Drone technology has, in a few short years, upended a lot of conventional thinking around logistics, surveillance, photography and many other industries.
But it's nothing compared to what the next round of drone technology will enable, according to Panos Artemiadis, director of the Human-Oriented Robotics and Control (HORC) Lab at Arizona State University.
Artemiadis is predicting that imminent brain-computer interface technology will revolutionise our relationships with drones, allowing us to control swarms of UAVs at the same time and do things that would be impossible with a single drone.
For example, humans could collaborate with swarms of robots in search and rescue missions. A large swarm of bots can cover more ground in less time than a single drone or a team of humans can.
They could also be used in agriculture, upping the efficiency of irrigation planning and identifying crop infections and infestations. They can deliver targeted herbicide or pesticide at a specific location, rather than carpet-bombing an entire field.
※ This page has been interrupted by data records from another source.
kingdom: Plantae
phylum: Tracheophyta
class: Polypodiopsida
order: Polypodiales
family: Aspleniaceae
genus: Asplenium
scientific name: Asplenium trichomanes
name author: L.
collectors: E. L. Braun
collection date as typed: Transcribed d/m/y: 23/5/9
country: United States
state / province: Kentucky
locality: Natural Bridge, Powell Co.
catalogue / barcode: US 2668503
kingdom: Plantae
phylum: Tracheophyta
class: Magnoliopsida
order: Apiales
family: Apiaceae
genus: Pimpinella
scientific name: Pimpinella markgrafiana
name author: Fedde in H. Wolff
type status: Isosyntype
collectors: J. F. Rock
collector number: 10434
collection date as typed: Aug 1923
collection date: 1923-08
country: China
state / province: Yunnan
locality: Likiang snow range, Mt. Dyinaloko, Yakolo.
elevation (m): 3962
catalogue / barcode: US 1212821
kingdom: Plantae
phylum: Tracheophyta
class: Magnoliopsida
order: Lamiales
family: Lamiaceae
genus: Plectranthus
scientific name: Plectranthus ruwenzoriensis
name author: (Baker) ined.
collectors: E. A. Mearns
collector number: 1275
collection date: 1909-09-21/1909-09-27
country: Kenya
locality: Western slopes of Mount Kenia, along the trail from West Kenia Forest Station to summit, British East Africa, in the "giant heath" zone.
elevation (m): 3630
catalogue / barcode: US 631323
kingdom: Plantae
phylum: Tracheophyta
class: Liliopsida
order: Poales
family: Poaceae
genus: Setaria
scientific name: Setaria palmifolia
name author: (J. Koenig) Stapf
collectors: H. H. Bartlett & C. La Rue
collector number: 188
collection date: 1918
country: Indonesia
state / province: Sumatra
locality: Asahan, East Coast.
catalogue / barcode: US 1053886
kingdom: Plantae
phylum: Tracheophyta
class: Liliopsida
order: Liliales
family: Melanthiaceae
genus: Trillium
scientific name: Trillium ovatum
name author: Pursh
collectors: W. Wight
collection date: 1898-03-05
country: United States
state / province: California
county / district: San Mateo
Or, a drone swarm could be used in firefighting - especially when it comes to forest fires that spread across large areas. A drone swarm, equipped with thermal cameras, could track the progress of the fire in real-time, feeding data back to operators.
Finally, Artemiadis even suggests drone swarms could be used in surveillance - covering more angles than a single drone or unmoving collection of cameras can - or entertainment - where drone swarms could shoot video from multiple angles and allow the viewer to choose which they want to watch.
Drone swarms using human-brain interface mechanisms will, in the next three to five years, make inroads where individually controlled UAVs cannot, Artemiadis says.